Le commercial ? "Un professionnel de l'influence"
Spécialiste des questions d'influence dans le monde économique, Ludovic François, professeur affilié à HEC, nous explique à l'occasion de la sortie de son dernier livre, "Influentia la référence des Stratégies d'influence", en quoi les commerciaux sont des managers influents.
Je m'abonneQu'est-ce que l'influence ?
La notion d'influence est très complexe. Initialement, Influentia, en latin, désigne une action attribuée aux astres sur la destinée des hommes. Il s'agit alors d'une sorte d'énergie mystérieuse s'écoulant du ciel pour orienter le comportement. Plus tard, Robert Dahl, professeur émérite de sciences politiques à l'Université Yale, matérialise l'influence lorsque "les desiderata ou les intentions de l'un agissent sur les actions de l'autre". Pour lui il s'agit d'un processus intentionnel visant à modifier l'attitude. Cependant, l'influence peut aussi être involontaire. Par exemple, le footballeur dont la coupe de cheveux va être imitée par des milliers de jeunes gens n'a probablement pas pour objectif de lancer une mode. Dans notre ouvrage "Influentia La référence des stratégies d'influence", nous nous intéressons aux stratégies d'influence, c'est à dire à l'instrumentalisation de ces phénomènes pour orienter de manière invisible les perceptions et in fine les actions d'individus ou de groupes sociaux. Concrètement, lorsque James Bond porte une montre Omega, boit du champagne Bollinger et roule en Aston Martin, les marketeurs orientent les comportements d'achat en faisant appel à des phénomènes psychologiques bien connus.

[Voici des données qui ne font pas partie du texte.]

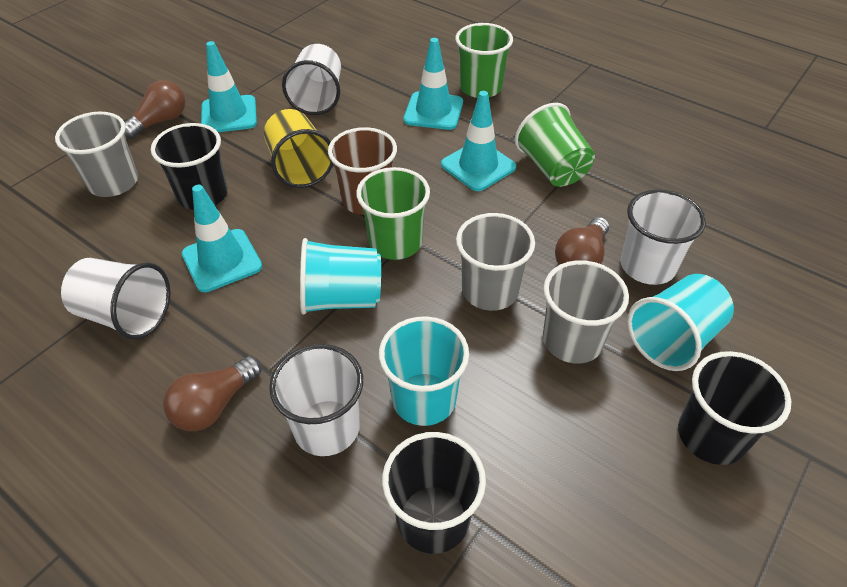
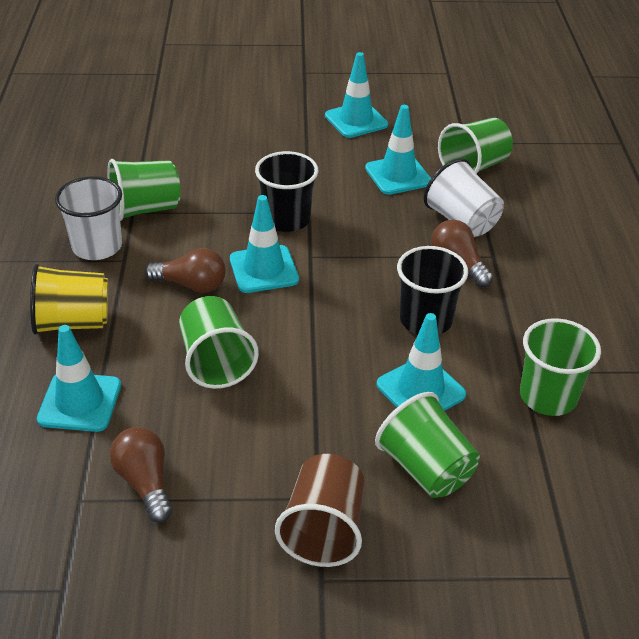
black cup: 3 -> 2
green cup: 3 -> 5
grey cup: 3 -> 0
turquoise cup: 3 -> 0
turquoise traffic cone: 4 -> 5
white cup: 4 -> 2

Les managers commerciaux ont-ils des caractéristiques de personne influente ?
Un commercial est un professionnel de l'influence. Son métier réside à "fabriquer" du consentement. Il doit injecter de l'information au bon endroit pour orienter les perceptions et au final emporter la décision. Susciter l'adhésion pour vendre, c'est d'abord maitriser les relations entre les acteurs, en particulier dans les appels d'offre où les motivations d'achat sont parfois contradictoires en interne. Trop souvent, l'image d'Epinal du commercial est celle d'une personnalité dotée d'un bagout hors du commun. Aujourd'hui, un bon commercial est quelqu'un qui va savoir se mouvoir dans un environnement complexe, comprendre les enjeux de pouvoir dans les organisations et mener les actions d'influence pertinentes. Pour cela, en amont une analyse fine de la situation est indispensable. Nous pourrions donc comparer le métier de vendeur à celui de lobbyiste. Les enjeux sont les mêmes, avec un travail sur la décision et le consentement.
Est-ce forcément négatif d'être sous influence ?
"Nous sommes tous sous l'influence de quelqu'un"
Non pas forcément. Nous sommes tous sous l'influence de quelqu'un. Moi-même, j'ai été influencé par de grands auteurs, des collègues, des amis, ma famille, etc. Ce qui est négatif, c'est d'être manipulé et donc de perdre son libre arbitre. La question centrale est celle de la liberté de choix. Lorsque, insidieusement, on oriente vos perceptions pour obtenir votre consentement, c'est négatif. Quelle différence entre convaincre et manipuler ? Parfois, la frontière est ténue. Les méthodes de vente restent des techniques d'influence. On est à la limite de la manipulation. On apprend à orienter le client dans un sens souhaité. Elles représentent donc un outil d'influence.
Professeur affilié à HEC Paris, docteur en sciences de gestion et habilité à diriger des recherches à la Sorbonne, Ludovic François est aussi diplômé du master HEC management des risques internationaux.
Il est l'auteur de plusieurs ouvrages dont "Contre-pouvoirs, de la société d'autorité à la démocratie d'influence" avec François-Bernard Huyghe (Ellipses, 2009).
Depuis plusieurs années, il conseille des dirigeants de grands groupes et d'ETI sur les questions de réputation et de communication d'influence.